§ WHAT THIS TASK INVOLVES
Word for word, print all of the entries below.
START RECORDS SUPPLIED
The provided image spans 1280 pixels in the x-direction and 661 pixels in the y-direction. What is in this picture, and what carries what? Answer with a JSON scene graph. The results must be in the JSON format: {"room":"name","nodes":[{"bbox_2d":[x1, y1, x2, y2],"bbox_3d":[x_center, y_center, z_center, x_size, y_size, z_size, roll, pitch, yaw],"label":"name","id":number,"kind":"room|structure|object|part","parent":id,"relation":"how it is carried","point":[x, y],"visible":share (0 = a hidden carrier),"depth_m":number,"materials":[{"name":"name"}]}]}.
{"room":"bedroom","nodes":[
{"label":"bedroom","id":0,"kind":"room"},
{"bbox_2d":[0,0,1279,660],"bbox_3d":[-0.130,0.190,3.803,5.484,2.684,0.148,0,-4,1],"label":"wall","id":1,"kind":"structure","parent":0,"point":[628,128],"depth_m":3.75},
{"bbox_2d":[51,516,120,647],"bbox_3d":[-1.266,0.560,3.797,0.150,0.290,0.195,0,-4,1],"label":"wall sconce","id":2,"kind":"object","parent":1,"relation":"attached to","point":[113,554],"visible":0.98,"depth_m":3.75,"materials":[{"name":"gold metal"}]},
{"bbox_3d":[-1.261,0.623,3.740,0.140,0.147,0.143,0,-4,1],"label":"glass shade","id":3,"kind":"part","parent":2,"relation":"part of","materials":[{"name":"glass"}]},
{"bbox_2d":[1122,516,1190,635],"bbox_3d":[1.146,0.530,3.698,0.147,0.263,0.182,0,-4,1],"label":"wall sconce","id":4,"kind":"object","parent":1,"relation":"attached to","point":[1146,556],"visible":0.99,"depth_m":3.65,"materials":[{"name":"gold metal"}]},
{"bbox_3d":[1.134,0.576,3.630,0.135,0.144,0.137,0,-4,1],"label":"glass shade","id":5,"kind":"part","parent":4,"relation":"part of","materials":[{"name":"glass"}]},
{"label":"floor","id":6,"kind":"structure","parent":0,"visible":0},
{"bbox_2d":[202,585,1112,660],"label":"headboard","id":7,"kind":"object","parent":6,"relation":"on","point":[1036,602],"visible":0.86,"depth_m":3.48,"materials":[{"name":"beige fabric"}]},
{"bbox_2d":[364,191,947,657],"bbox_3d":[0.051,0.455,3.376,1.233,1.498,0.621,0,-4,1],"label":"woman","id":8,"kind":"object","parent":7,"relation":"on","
END RECORDS SUPPLIED
§ REPLY TO THE EXERCISE
The provided image spans 1280 pixels in the x-direction and 661 pixels in the y-direction. What is in this picture, and what carries what? Answer with a JSON scene graph. The results must be in the JSON format: {"room":"name","nodes":[{"bbox_2d":[x1, y1, x2, y2],"bbox_3d":[x_center, y_center, z_center, x_size, y_size, z_size, roll, pitch, yaw],"label":"name","id":number,"kind":"room|structure|object|part","parent":id,"relation":"how it is carried","point":[x, y],"visible":share (0 = a hidden carrier),"depth_m":number,"materials":[{"name":"name"}]}]}.
{"room":"bedroom","nodes":[
{"label":"bedroom","id":0,"kind":"room"},
{"bbox_2d":[0,0,1279,660],"bbox_3d":[-0.130,0.190,3.803,5.484,2.684,0.148,0,-4,1],"label":"wall","id":1,"kind":"structure","parent":0,"point":[628,128],"depth_m":3.75},
{"bbox_2d":[51,516,120,647],"bbox_3d":[-1.266,0.560,3.797,0.150,0.290,0.195,0,-4,1],"label":"wall sconce","id":2,"kind":"object","parent":1,"relation":"attached to","point":[113,554],"visible":0.98,"depth_m":3.75,"materials":[{"name":"gold metal"}]},
{"bbox_3d":[-1.261,0.623,3.740,0.140,0.147,0.143,0,-4,1],"label":"glass shade","id":3,"kind":"part","parent":2,"relation":"part of","materials":[{"name":"glass"}]},
{"bbox_2d":[1122,516,1190,635],"bbox_3d":[1.146,0.530,3.698,0.147,0.263,0.182,0,-4,1],"label":"wall sconce","id":4,"kind":"object","parent":1,"relation":"attached to","point":[1146,556],"visible":0.99,"depth_m":3.65,"materials":[{"name":"gold metal"}]},
{"bbox_3d":[1.134,0.576,3.630,0.135,0.144,0.137,0,-4,1],"label":"glass shade","id":5,"kind":"part","parent":4,"relation":"part of","materials":[{"name":"glass"}]},
{"label":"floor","id":6,"kind":"structure","parent":0,"visible":0},
{"bbox_2d":[202,585,1112,660],"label":"headboard","id":7,"kind":"object","parent":6,"relation":"on","point":[1036,602],"visible":0.86,"depth_m":3.48,"materials":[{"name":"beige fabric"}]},
{"bbox_2d":[364,191,947,657],"bbox_3d":[0.051,0.455,3.376,1.233,1.498,0.621,0,-4,1],"label":"woman","id":8,"kind":"object","parent":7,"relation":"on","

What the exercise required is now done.